"Scholarship is polite argument." — Philip Rieff
Confessions of a Researchaholic
As the editor for the CD-ROM, Jesus, The Man, The Message, The Messiah by Ray Vander Laan, I was chief fact checker. Ray wrote statements that sounded like irrefutable facts about baptism, the mikvah and the Essenes. My two Baptist proofreaders went ballistic. Ray’s viewpoint differed from their theological understandings.
Upon further research regarding the Essenes, I discovered that the scholars disagreed. To alleviate potential unnecessary arguments, I prefaced opinionated assertions by introductory statements:
“Some scholars believe…”
“Based on the author’s research, he thinks…”
“In my opinion…”
“These studies found…”
Who is your audience? What is your writing angle? How will you try to persuade the reader to consider your viewpoint?
If scholars have disagreed about something for hundreds of years, you might consider the following.
* State the conflict between scholars or experts to prevent alienating readers.
* Acknowledge both points of view, and then state your arguments for and against.

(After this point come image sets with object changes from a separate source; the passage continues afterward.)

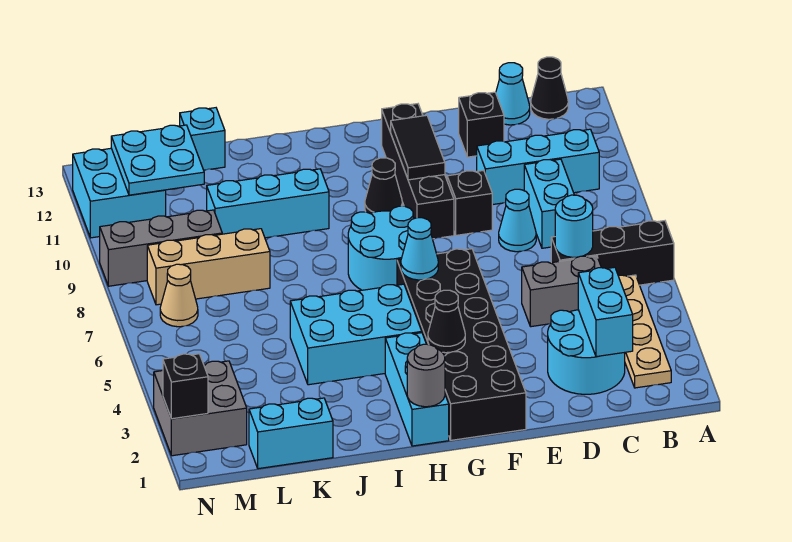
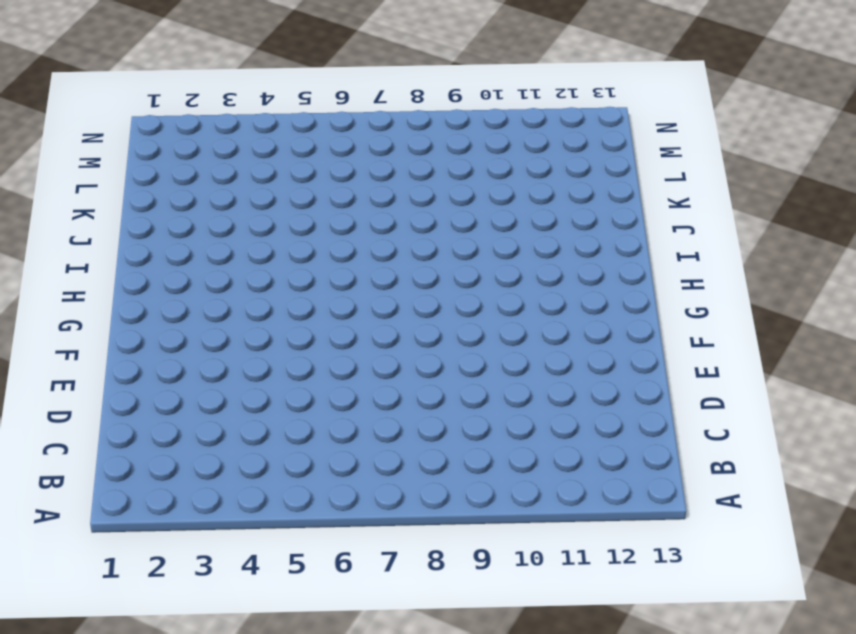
none -> black 1x3 brick [551,221,674,285]
none -> tan 1x4 plate [619,275,671,388]
none -> cyan 1x3 brick [477,129,599,205]
none -> black 1x1 cone [531,57,568,119]

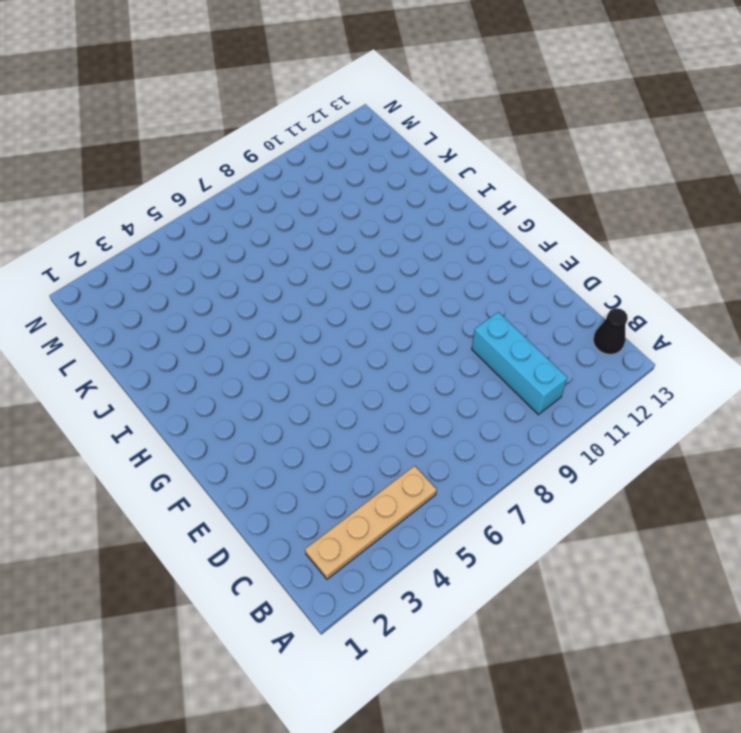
none -> black 1x3 brick [551,221,674,285]
none -> cyan 2x2 round brick [548,310,625,394]
none -> grey 1x2 brick [522,256,601,327]
none -> cyan 1x2 brick [524,159,574,248]

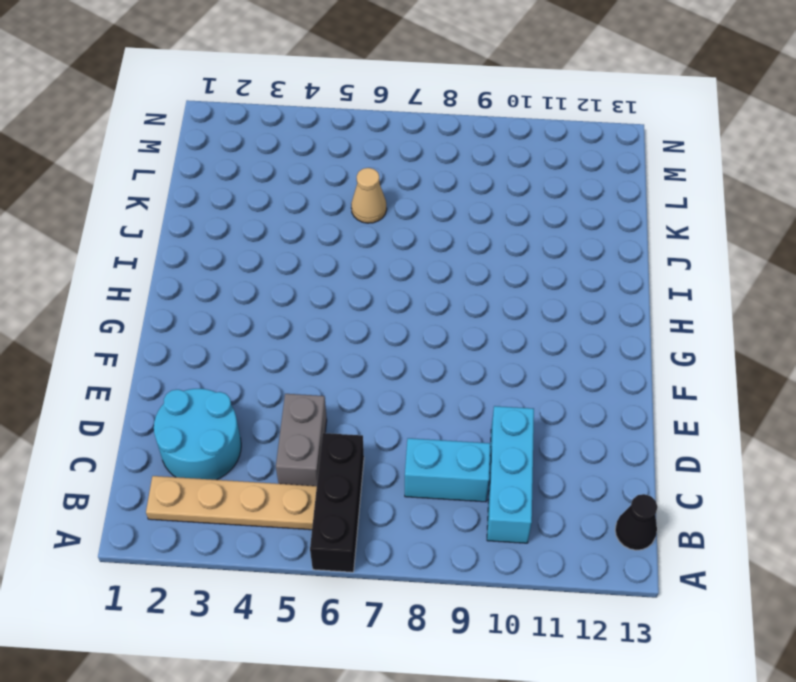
tan 1x1 cone [351,168,387,223] -> tan 1x1 cone moved to [160,264,198,327]
none -> cyan 1x1 cone [496,63,530,125]
none -> cyan 1x1 cone [499,189,536,252]
none -> black 1x1 brick [459,92,504,157]
none -> black 1x1 brick [447,170,492,235]

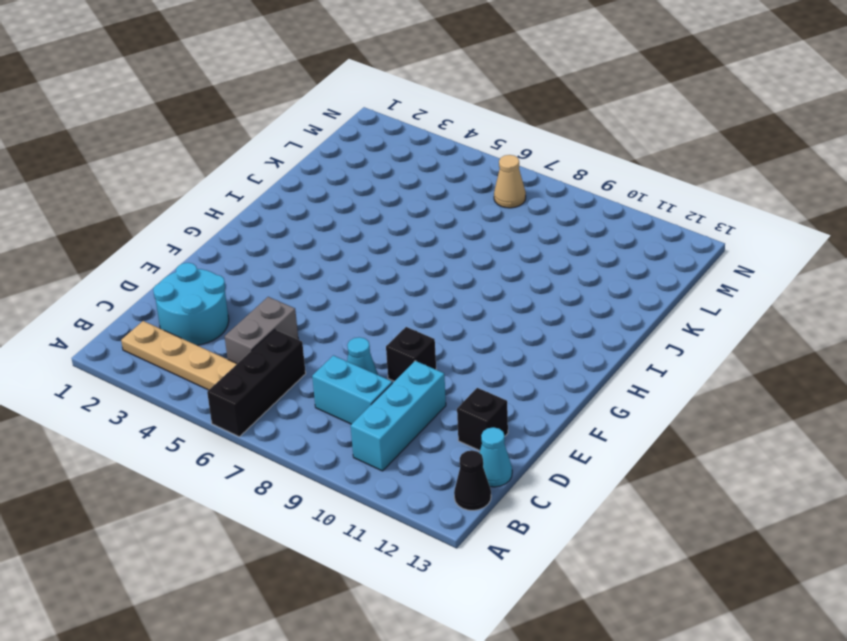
none -> black 2x6 brick [397,249,526,440]
none -> black 1x4 brick [382,104,454,239]
none -> cyan 2x2 round brick [348,206,414,290]
none -> black 1x1 cone [365,158,402,213]

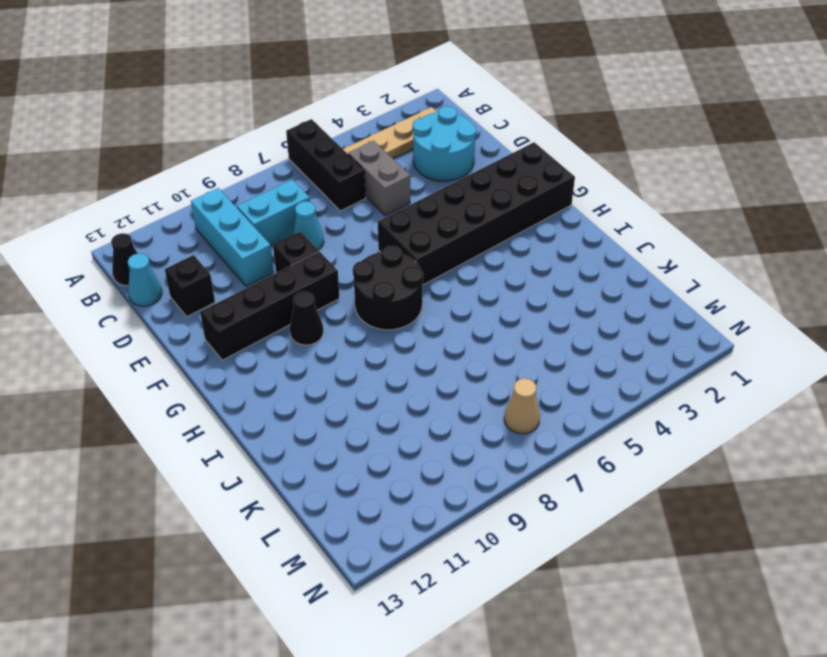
black 2x2 round brick [353,246,423,330] -> cyan 2x2 round brick [348,206,414,290]
none -> cyan 1x3 brick [385,333,449,446]
none -> cyan 2x3 brick [290,284,422,385]
none -> cyan 1x3 brick [207,169,329,238]
none -> cyan 1x2 brick [249,398,333,469]

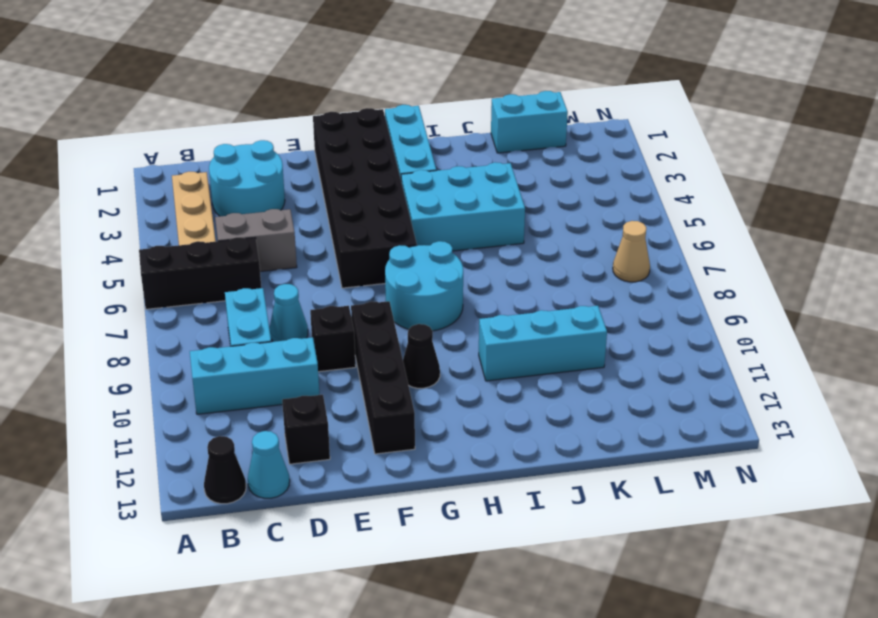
none -> tan 1x3 brick [147,229,270,305]
none -> cyan 1x1 brick [180,108,225,170]
none -> grey 1x3 brick [100,210,222,286]
none -> grey 2x2 brick [154,361,247,456]

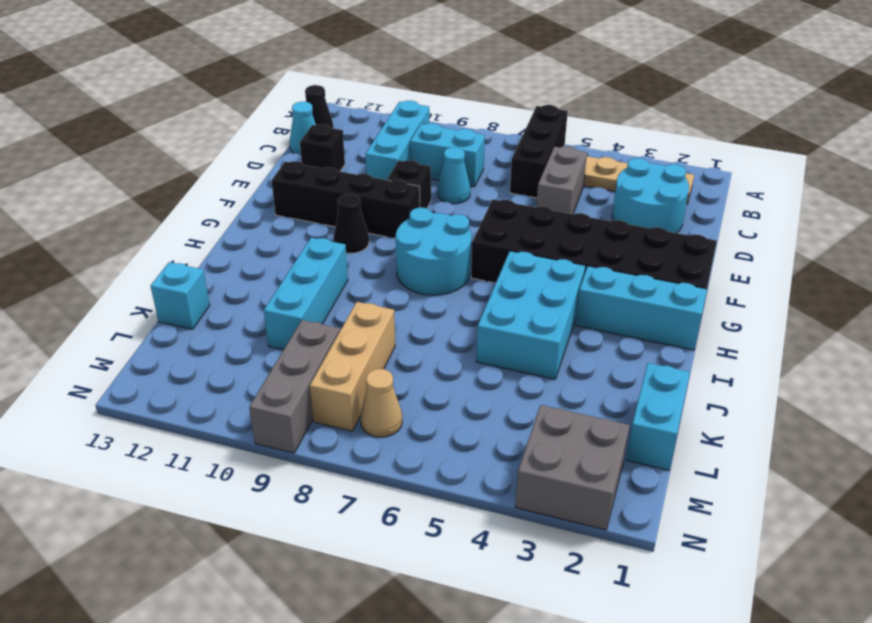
none -> cyan 2x2 brick [73,148,166,238]
none -> cyan 1x2 brick [578,267,633,357]
none -> cyan 1x1 round brick [555,195,593,257]
none -> black 1x2 tile [391,115,445,180]

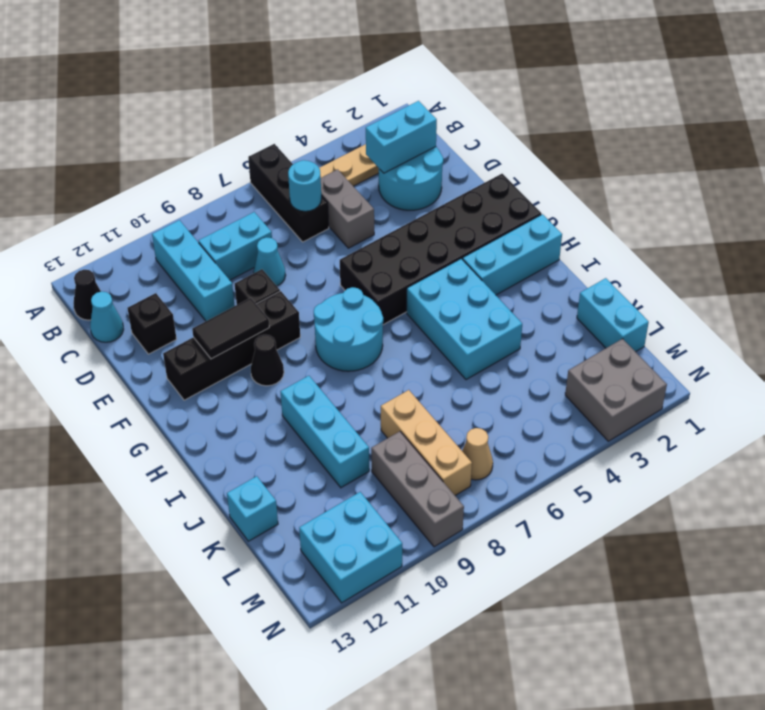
none -> black 1x1 cone [428,290,465,353]
none -> cyan 1x1 cone [401,218,438,280]
none -> grey 1x1 round brick [407,344,445,407]
none -> cyan 2x2 plate [111,125,204,195]

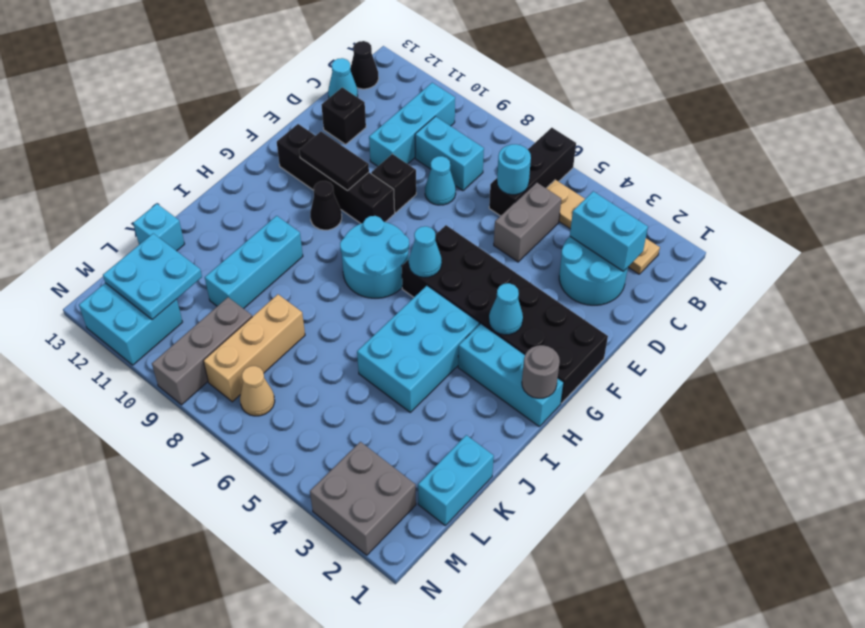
cyan 1x1 cone [489,283,523,335] -> black 1x1 cone [428,290,465,353]
none -> black 1x1 brick [163,354,208,419]

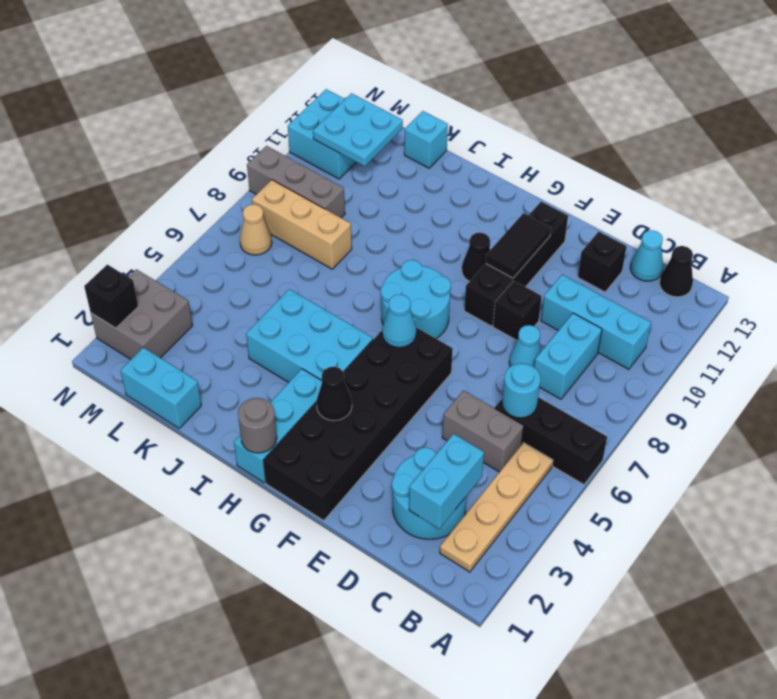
none -> cyan 1x3 brick [207,169,329,238]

* If you feel strongly about a topic, study the subject in-depth. Before writing, become skilled enough to state what you believe and why you believe it. After writing, accept without offense and respect differing opinions from readers.
* You may decide it is best to avoid “pet” or divisive theologies, ideologies, philosophies, or political stances.
* Focus on points of agreement and steer away from explosive issues.